It’s been less than a year since Rio hosted the 2016 Olympics but medal winners from Malaysia are now complaining that their medals are deteriorating. The medals, which are given to the athletes that finish in the first three places at their sport, are a big thing at the Olympics since it’s what athletes get to take home.
The Malaysian team won a few medals at the Rio 2016 Olympics but their achievement is now starting to deteriorate just less than a year after the event. The team won a total of seven silver medals and one bronze medal. It was Malaysia’s highest medal tally at the Olympics. But some of the winners say the medals have started to lose their color. That’s not all, they also say some pieces of the color are coming off the medal.
Quality and Replacements
Most of the Malaysian team that won at the event has a complaint about the quality of the medals. Cyclist Azizulhasni Awang, who won a bronze medal at the 2016 Rio Olympics, spoke to the Malay Mail about the state of his medal. The cyclist is disappointed about the state of the bronze medal and wants to get help from the country to get a replacement. He said that his medal looks old and has scratches on it. He added that they gave their best and that it is extremely sad that the medal is of poor quality. He finished by saying that many of them may never win another medal and that he hopes the Olympic Council of Malaysia (OCM) can help them get a replacement.

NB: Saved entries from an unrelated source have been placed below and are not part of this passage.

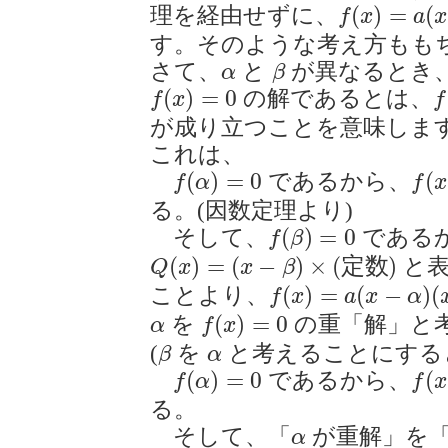
f
(
x
)
=
a
(
x
−
α
(
)
=
(
理を経由せずに、
f
x
a
x
す。そのような考え方もも
β
α
さて、
と
が異なるとき
α
β
f
(
x
)
=
0
f
(
)
=
0
の解であるとは、
f
x
f
が成り立つことを意味しま
これは、
f
(
α
)
=
0
f
(
x
)
(
)
=
0
(
であるから、
f
α
f
x
る。(因数定理より)
f
(
β
)
=
0
(
)
=
0
そして、
である
f
β
Q
(
x
)
=
(
x
−
β
)
×
(
定
数
)
(
)
=
(
−
)
×
(
定
数
)
と表
Q
x
x
β
f
(
x
)
=
a
(
x
−
α
)
(
x
−
β
)
(
)
=
(
−
)
(
ことより、
f
x
a
x
α
f
(
x
)
=
0
α
(
)
=
0
を
の重「解」と
α
f
x
β
α
(
を
と考えることにする
β
α
f
(
α
)
=
0
f
(
x
)
(
)
=
0
(
であるから、
f
α
f
x
る。
α
そして、「
が重解」を
α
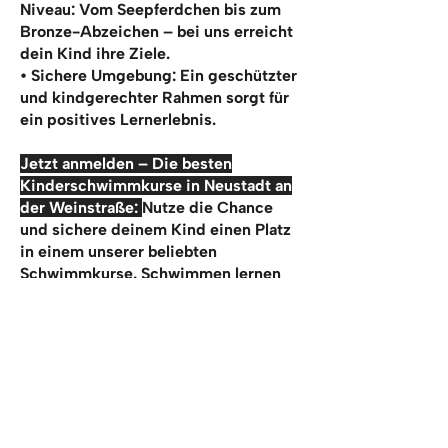
Niveau: Vom Seepferdchen bis zum
Bronze-Abzeichen – bei uns erreicht
dein Kind ihre Ziele.
• Sichere Umgebung: Ein geschützter
und kindgerechter Rahmen sorgt für
ein positives Lernerlebnis.
Jetzt anmelden – Die besten
Kinderschwimmkurse in Neustadt an
der Weinstraße:
Nutze die Chance
und sichere deinem Kind einen Platz
in einem unserer beliebten
Schwimmkurse. Schwimmen lernen
ist nicht nur wichtig, sondern macht
in unserer Schwimmschule in
Neustadt an der Weinstraße auch
jede Menge Spaß. Unsere Kurse sind
schnell ausgebucht! Melde dein Kind
noch heute an.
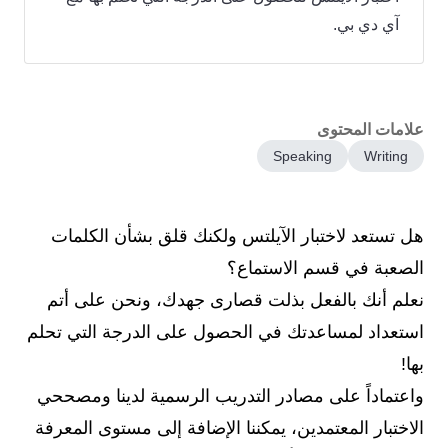
آي دي بي.
علامات المحتوى
Speaking
Writing
هل تستعد لاختبار الآيلتس ولكنك قلق بشأن الكلمات
الصعبة في قسم الاستماع؟
نعلم أنك بالفعل بذلت قصارى جهدك، ونحن على أتم
استعداد لمساعدتك في الحصول على الدرجة التي تحلم
بها!
واعتماداً على مصادر التدريب الرسمية لدينا ومصححي
الاختبار المعتمدين، يمكننا الإضافة إلى مستوى المعرفة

A Rio Olympics official has reportedly said the damaged medals will be repaired or replaced. Other members of the Malaysian Olympic team told Malay Mail that the color was fading. These athletes are also looking to get a replacement. According to a report from AFP, around six or seven percent of the medals given at the event are having this problem. The majority are said to be silver medals.
Tokyo 2020 Medals
The next host of the Olympics, Tokyo, is already making preparations to have medals made from recycled metal. The Tokyo Olympics are still three years away but Japan has already launched a green initiative to create medals from recycled smartphones and other electronics. Organizers have asked the public to donate old smartphones and old electronic devices to collect the metal needed.